Farewell chokers tag
Winning the major semi and going into the grand final. Just that week one in the finals in 2010, getting that chokers tag off was a pressure release. The media and critics can shut up for a week.
Of course, the chokers tag comes up again before the major semi-final; you’re playing for a grand final, block it out, we’re not chokers.
Big game, win by a point and we’re in a grand final.
Wayne brought a sports pysch with him, he was big for us. Block out the outside noise, focus on yourself, points, what you need to do well. The noise can be so loud it can overtake your thoughts in games.
There might have been some older players who played with Browny and there might have been some mateship there that might have caused issues in the team. I never saw that. I don’t believe that was a problem or an issue.
It was my first grand final but I’m an older player by then, getting on in my career. I understand these opportunities don’t come along too often and I know a lot of players in that team have a similar feeling and you want to make the most of it.
We were behind 8-6 at halftime. Not the best first half and I personally had a shocker – I think I dropped two balls, it was really slippery.
We didn’t play great. Wayne came in at halftime and he didn’t say too much – just, ‘You boys hold the ball, complete your sets, you’ll win this game’. Just so simple.
There’s a belief. His calmness. He’s not screaming the lights out in the room. Just said what he said so calmly – didn’t rant and rave, and walked back out.
You think, ‘Wow, that guy believes in us. He knows we can do this. He trusts this team. We’re not going to let him or each other down’.
We knew the heartache we’d had previously, the rollercoaster we’d been on. Wayne’s belief – our belief we could do better – helped in that second half and we went out there and played some really good footy.

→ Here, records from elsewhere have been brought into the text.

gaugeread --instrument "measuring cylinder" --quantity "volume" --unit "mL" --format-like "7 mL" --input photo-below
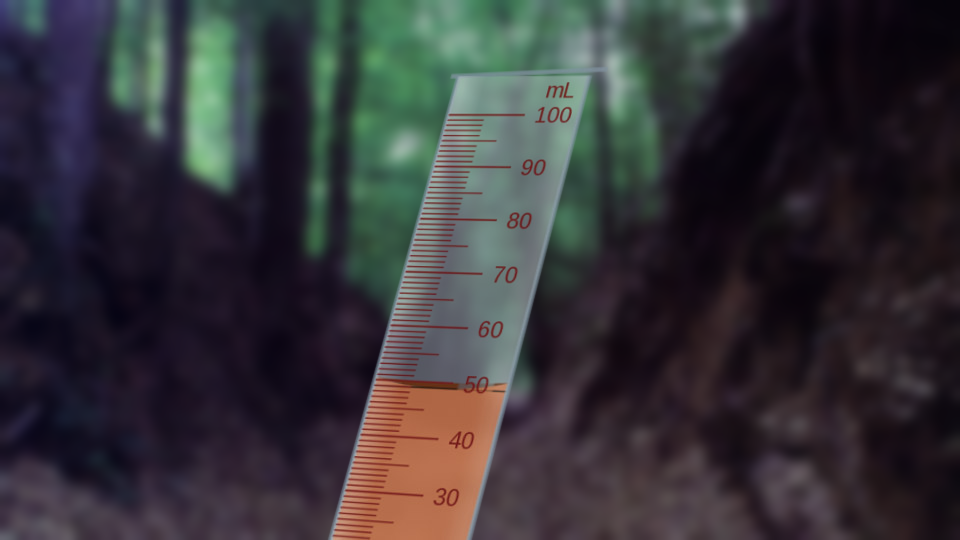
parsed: 49 mL
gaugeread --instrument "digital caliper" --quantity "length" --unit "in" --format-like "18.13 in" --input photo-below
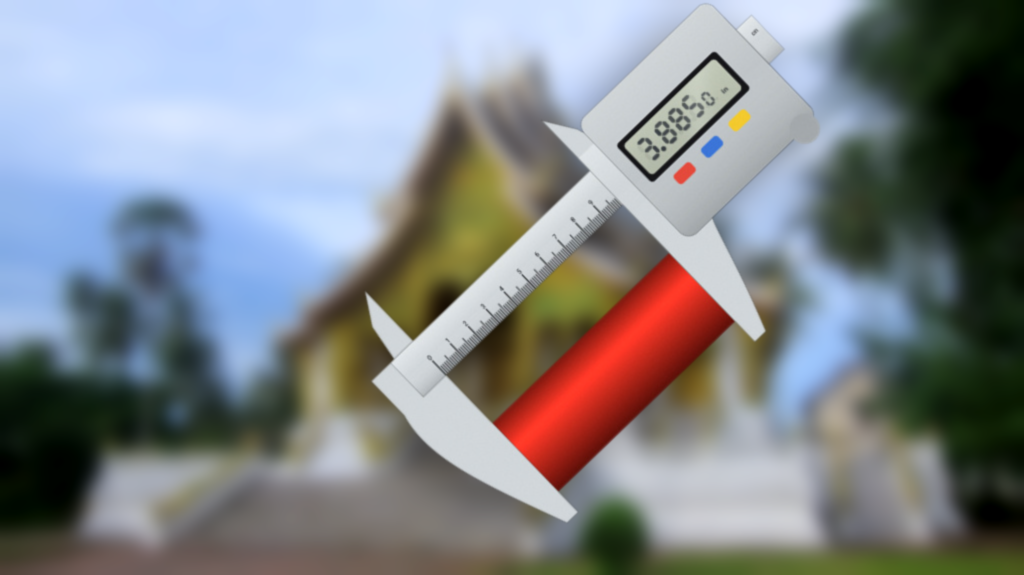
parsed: 3.8850 in
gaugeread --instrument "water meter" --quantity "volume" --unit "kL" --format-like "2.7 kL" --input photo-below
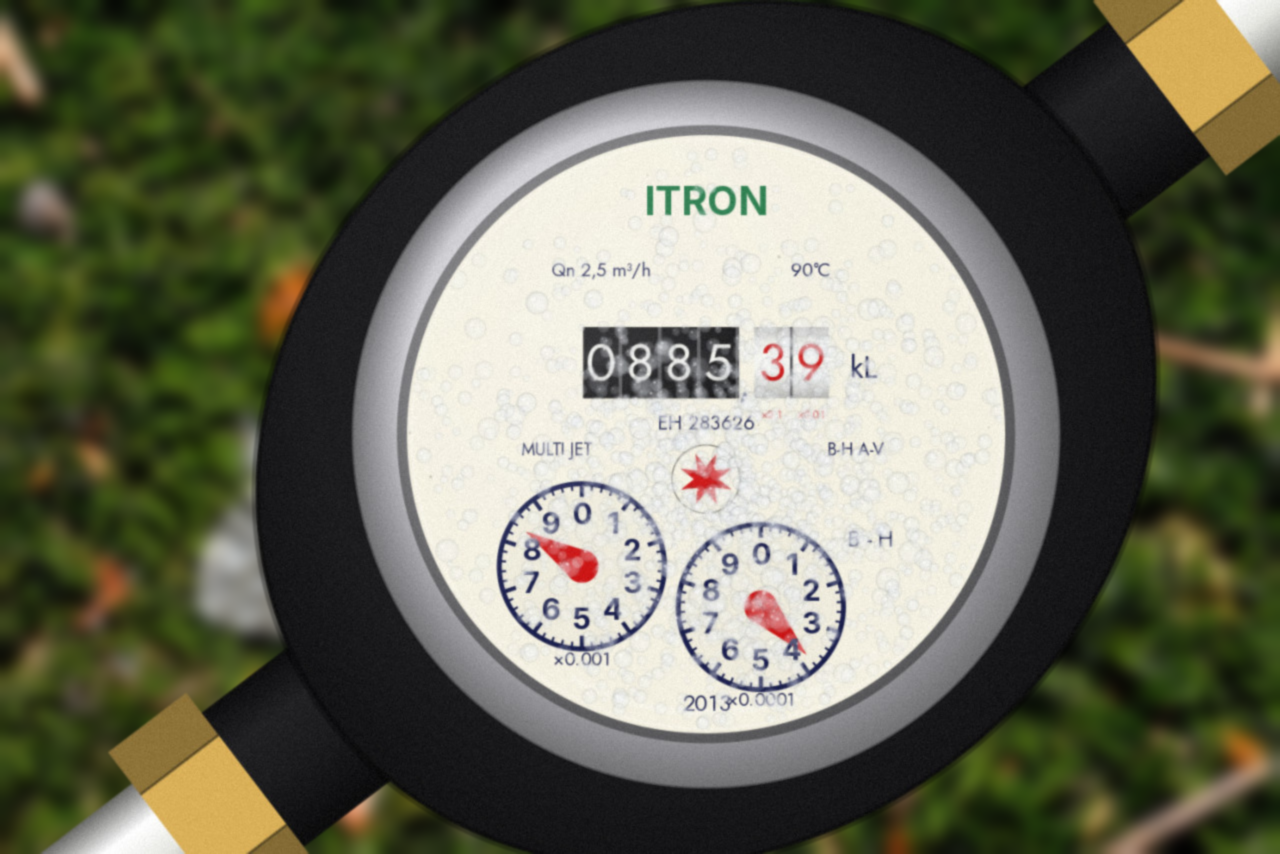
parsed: 885.3983 kL
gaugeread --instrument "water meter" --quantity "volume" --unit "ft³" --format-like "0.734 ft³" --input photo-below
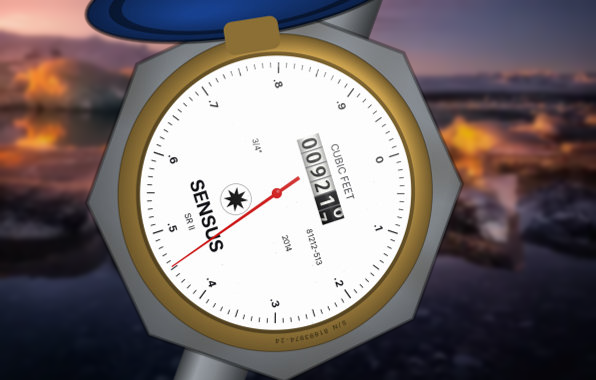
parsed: 9216.45 ft³
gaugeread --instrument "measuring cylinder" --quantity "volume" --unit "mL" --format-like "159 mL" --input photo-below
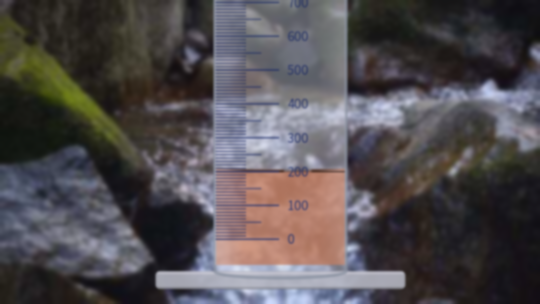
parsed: 200 mL
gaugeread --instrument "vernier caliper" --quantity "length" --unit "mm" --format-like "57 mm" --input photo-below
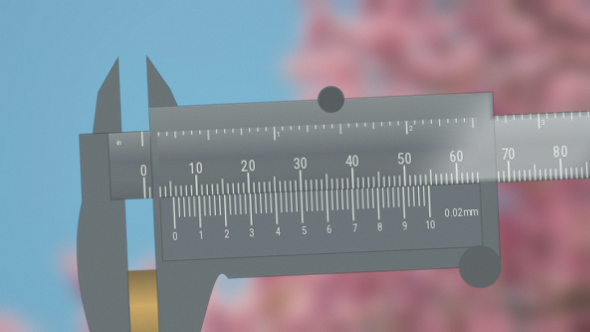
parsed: 5.5 mm
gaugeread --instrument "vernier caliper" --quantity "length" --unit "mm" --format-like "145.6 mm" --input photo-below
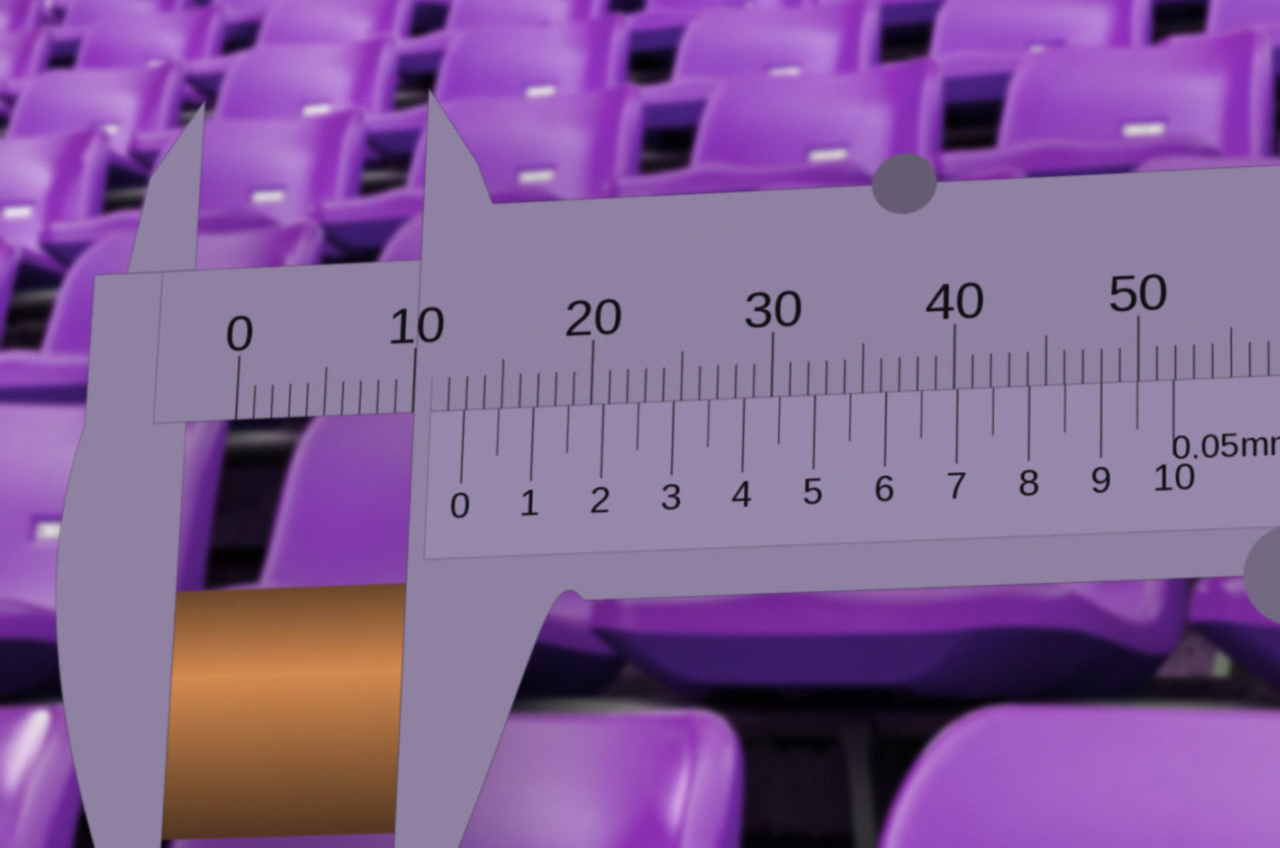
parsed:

We were dominant, we completed our sets, held on to the ball. Blue skies were back out, the rain stopped and we played really well.
We didn’t let them score in the second half. In rugby league games, it’s not very often there’s 10 minutes to go and you can stand on the field and enjoy it knowing you’ve got it in the bag.
That game, I knew it and you looked around at your teammates and we knew we had it.
There was no way we were letting that game go. The team was too disciplined and we had the belief it was going to be good.
It was special. Goosebumps to this day.